The chancellor's Autumn Statement is the focus of many papers, with the Daily Telegraph calling it "alarmingly dark".

Windswept too - according to a cartoon in the Independent, which shows George Osborne naked, the last leaf that covered his modesty blown away.

The Daily Mirror describes him as "Ossy the ostrich" - refusing "to face facts" and offering "cold comfort".

A squirrel tells two of its offspring, "We're down to our last hundred acorns," - and one youngster mutters: "Dad's delivering his Autumn Statement."

As so much of what he will probably say is already being talked about, the Guardian calls it clever politics - "He has got his retaliation in first."

The Financial Times believes the decision-making was never going to be anything other than politically-driven.

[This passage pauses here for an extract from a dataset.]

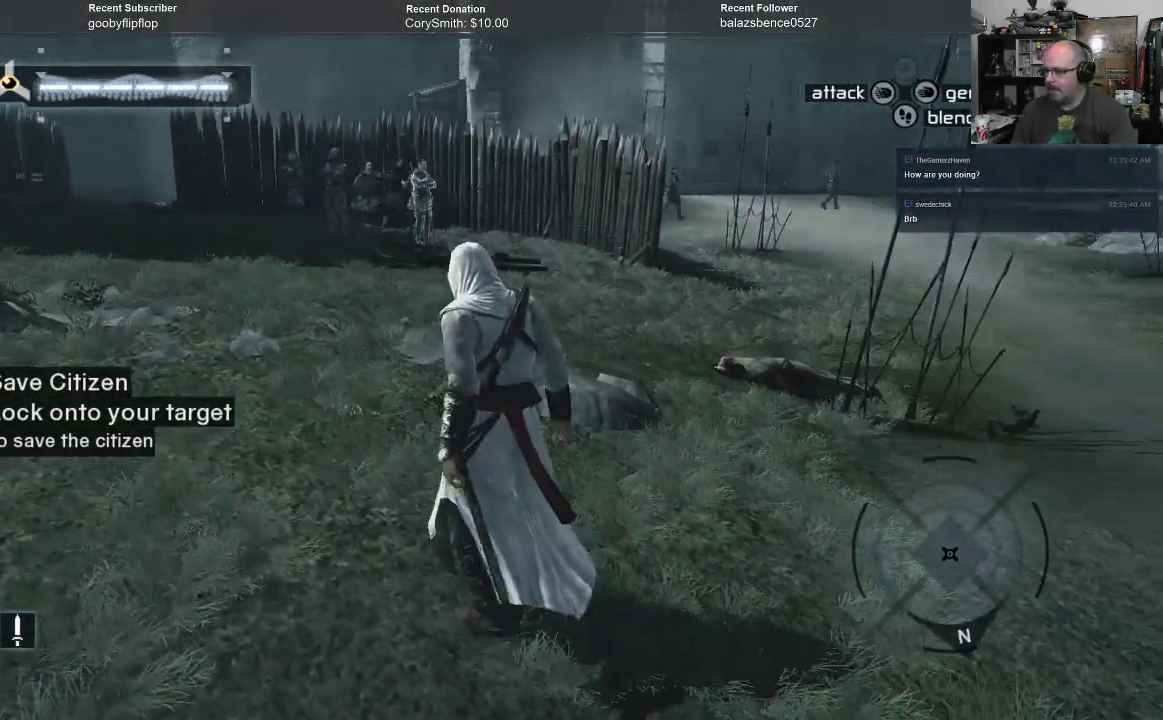
{"buttons": [], "left_stick": "center", "right_stick": "center", "events": [[167, "left_stick", "center"]]}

These are "perilous times" for the chancellor, as well as the country.

Speed's death

The sense of shock at the apparent suicide of the Wales manager, Gary Speed, is universal.

The Daily Mail says he was loved, full of life - "bright, funny, interested, articulate".

"In this land of mystical dragons," says the Sun, "a burning flame has been extinguished."

The Times reflects that "Fame, money, glory... do not inoculate a person from the deeper, more complex and troubling facets of life."

Union determination

The workers, it says, are the nation's "lowest paid" and they "can ill-afford to lose a day's pay before Christmas".